**To-do item:** Before anything else, copy every record below exactly as it stands.

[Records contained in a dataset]
§
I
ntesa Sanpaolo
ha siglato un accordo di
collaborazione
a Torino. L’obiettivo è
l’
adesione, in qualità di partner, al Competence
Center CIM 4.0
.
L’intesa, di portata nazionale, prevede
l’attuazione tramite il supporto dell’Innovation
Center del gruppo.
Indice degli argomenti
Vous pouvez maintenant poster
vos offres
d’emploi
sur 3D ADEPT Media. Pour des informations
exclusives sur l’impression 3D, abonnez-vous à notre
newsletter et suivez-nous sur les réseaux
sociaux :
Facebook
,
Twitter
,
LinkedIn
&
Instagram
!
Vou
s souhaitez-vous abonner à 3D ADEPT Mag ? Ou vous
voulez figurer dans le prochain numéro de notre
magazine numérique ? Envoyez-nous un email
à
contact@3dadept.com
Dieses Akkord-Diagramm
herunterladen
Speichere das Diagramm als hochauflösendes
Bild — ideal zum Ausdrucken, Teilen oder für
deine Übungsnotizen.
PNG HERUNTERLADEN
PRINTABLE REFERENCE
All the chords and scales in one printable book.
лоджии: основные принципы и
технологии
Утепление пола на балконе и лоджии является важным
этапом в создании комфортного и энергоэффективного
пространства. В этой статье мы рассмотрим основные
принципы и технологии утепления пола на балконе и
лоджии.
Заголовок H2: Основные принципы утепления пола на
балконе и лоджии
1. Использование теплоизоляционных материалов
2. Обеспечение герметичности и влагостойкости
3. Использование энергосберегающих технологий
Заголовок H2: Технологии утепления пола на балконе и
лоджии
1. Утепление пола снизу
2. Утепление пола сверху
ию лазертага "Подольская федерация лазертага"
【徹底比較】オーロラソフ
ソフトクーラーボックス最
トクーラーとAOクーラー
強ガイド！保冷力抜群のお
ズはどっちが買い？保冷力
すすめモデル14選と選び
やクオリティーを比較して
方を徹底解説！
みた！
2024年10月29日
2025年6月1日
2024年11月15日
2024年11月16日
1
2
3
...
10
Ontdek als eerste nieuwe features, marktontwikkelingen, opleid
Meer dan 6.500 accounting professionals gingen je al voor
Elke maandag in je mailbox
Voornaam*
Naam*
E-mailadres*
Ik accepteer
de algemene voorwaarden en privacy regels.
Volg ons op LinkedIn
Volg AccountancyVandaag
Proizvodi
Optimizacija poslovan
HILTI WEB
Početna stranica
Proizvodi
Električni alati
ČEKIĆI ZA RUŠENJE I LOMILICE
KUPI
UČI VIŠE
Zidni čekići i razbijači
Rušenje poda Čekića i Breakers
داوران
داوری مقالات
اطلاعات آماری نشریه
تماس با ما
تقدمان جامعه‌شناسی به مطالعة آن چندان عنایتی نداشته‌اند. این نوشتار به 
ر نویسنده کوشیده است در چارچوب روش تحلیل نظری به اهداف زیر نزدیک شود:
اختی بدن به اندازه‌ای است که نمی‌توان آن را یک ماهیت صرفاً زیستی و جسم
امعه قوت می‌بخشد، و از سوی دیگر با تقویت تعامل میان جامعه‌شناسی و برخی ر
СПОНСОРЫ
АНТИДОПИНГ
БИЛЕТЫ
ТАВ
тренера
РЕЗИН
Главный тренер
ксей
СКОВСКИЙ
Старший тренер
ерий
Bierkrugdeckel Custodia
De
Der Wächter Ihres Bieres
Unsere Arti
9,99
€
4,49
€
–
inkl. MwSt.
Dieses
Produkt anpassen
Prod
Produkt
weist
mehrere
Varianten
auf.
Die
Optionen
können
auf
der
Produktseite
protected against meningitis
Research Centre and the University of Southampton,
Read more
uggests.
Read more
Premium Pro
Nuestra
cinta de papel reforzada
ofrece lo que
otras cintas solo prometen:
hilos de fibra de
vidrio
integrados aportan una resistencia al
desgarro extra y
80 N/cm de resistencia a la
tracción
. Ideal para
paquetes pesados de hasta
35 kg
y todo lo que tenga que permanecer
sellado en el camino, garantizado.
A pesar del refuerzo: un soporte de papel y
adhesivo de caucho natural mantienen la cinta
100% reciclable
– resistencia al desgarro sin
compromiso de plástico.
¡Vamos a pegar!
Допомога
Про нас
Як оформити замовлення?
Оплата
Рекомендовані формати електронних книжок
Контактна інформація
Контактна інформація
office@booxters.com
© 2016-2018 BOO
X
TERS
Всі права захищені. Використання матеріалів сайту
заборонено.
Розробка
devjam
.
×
§
**Result for this task:**
I
ntesa Sanpaolo
ha siglato un accordo di
collaborazione
a Torino. L’obiettivo è
l’
adesione, in qualità di partner, al Competence
Center CIM 4.0
.
L’intesa, di portata nazionale, prevede
l’attuazione tramite il supporto dell’Innovation
Center del gruppo.
Indice degli argomenti
Vous pouvez maintenant poster
vos offres
d’emploi
sur 3D ADEPT Media. Pour des informations
exclusives sur l’impression 3D, abonnez-vous à notre
newsletter et suivez-nous sur les réseaux
sociaux :
Facebook
,
Twitter
,
LinkedIn
&
Instagram
!
Vou
s souhaitez-vous abonner à 3D ADEPT Mag ? Ou vous
voulez figurer dans le prochain numéro de notre
magazine numérique ? Envoyez-nous un email
à
contact@3dadept.com
Dieses Akkord-Diagramm
herunterladen
Speichere das Diagramm als hochauflösendes
Bild — ideal zum Ausdrucken, Teilen oder für
deine Übungsnotizen.
PNG HERUNTERLADEN
PRINTABLE REFERENCE
All the chords and scales in one printable book.
лоджии: основные принципы и
технологии
Утепление пола на балконе и лоджии является важным
этапом в создании комфортного и энергоэффективного
пространства. В этой статье мы рассмотрим основные
принципы и технологии утепления пола на балконе и
лоджии.
Заголовок H2: Основные принципы утепления пола на
балконе и лоджии
1. Использование теплоизоляционных материалов
2. Обеспечение герметичности и влагостойкости
3. Использование энергосберегающих технологий
Заголовок H2: Технологии утепления пола на балконе и
лоджии
1. Утепление пола снизу
2. Утепление пола сверху
ию лазертага "Подольская федерация лазертага"
【徹底比較】オーロラソフ
ソフトクーラーボックス最
トクーラーとAOクーラー
強ガイド！保冷力抜群のお
ズはどっちが買い？保冷力
すすめモデル14選と選び
やクオリティーを比較して
方を徹底解説！
みた！
2024年10月29日
2025年6月1日
2024年11月15日
2024年11月16日
1
2
3
...
10
Ontdek als eerste nieuwe features, marktontwikkelingen, opleid
Meer dan 6.500 accounting professionals gingen je al voor
Elke maandag in je mailbox
Voornaam*
Naam*
E-mailadres*
Ik accepteer
de algemene voorwaarden en privacy regels.
Volg ons op LinkedIn
Volg AccountancyVandaag
Proizvodi
Optimizacija poslovan
HILTI WEB
Početna stranica
Proizvodi
Električni alati
ČEKIĆI ZA RUŠENJE I LOMILICE
KUPI
UČI VIŠE
Zidni čekići i razbijači
Rušenje poda Čekića i Breakers
داوران
داوری مقالات
اطلاعات آماری نشریه
تماس با ما
تقدمان جامعه‌شناسی به مطالعة آن چندان عنایتی نداشته‌اند. این نوشتار به 
ر نویسنده کوشیده است در چارچوب روش تحلیل نظری به اهداف زیر نزدیک شود:
اختی بدن به اندازه‌ای است که نمی‌توان آن را یک ماهیت صرفاً زیستی و جسم
امعه قوت می‌بخشد، و از سوی دیگر با تقویت تعامل میان جامعه‌شناسی و برخی ر
СПОНСОРЫ
АНТИДОПИНГ
БИЛЕТЫ
ТАВ
тренера
РЕЗИН
Главный тренер
ксей
СКОВСКИЙ
Старший тренер
ерий
Bierkrugdeckel Custodia
De
Der Wächter Ihres Bieres
Unsere Arti
9,99
€
4,49
€
–
inkl. MwSt.
Dieses
Produkt anpassen
Prod
Produkt
weist
mehrere
Varianten
auf.
Die
Optionen
können
auf
der
Produktseite
protected against meningitis
Research Centre and the University of Southampton,
Read more
uggests.
Read more
Premium Pro
Nuestra
cinta de papel reforzada
ofrece lo que
otras cintas solo prometen:
hilos de fibra de
vidrio
integrados aportan una resistencia al
desgarro extra y
80 N/cm de resistencia a la
tracción
. Ideal para
paquetes pesados de hasta
35 kg
y todo lo que tenga que permanecer
sellado en el camino, garantizado.
A pesar del refuerzo: un soporte de papel y
adhesivo de caucho natural mantienen la cinta
100% reciclable
– resistencia al desgarro sin
compromiso de plástico.
¡Vamos a pegar!
Допомога
Про нас
Як оформити замовлення?
Оплата
Рекомендовані формати електронних книжок
Контактна інформація
Контактна інформація
office@booxters.com
© 2016-2018 BOO
X
TERS
Всі права захищені. Використання матеріалів сайту
заборонено.
Розробка
devjam
.
×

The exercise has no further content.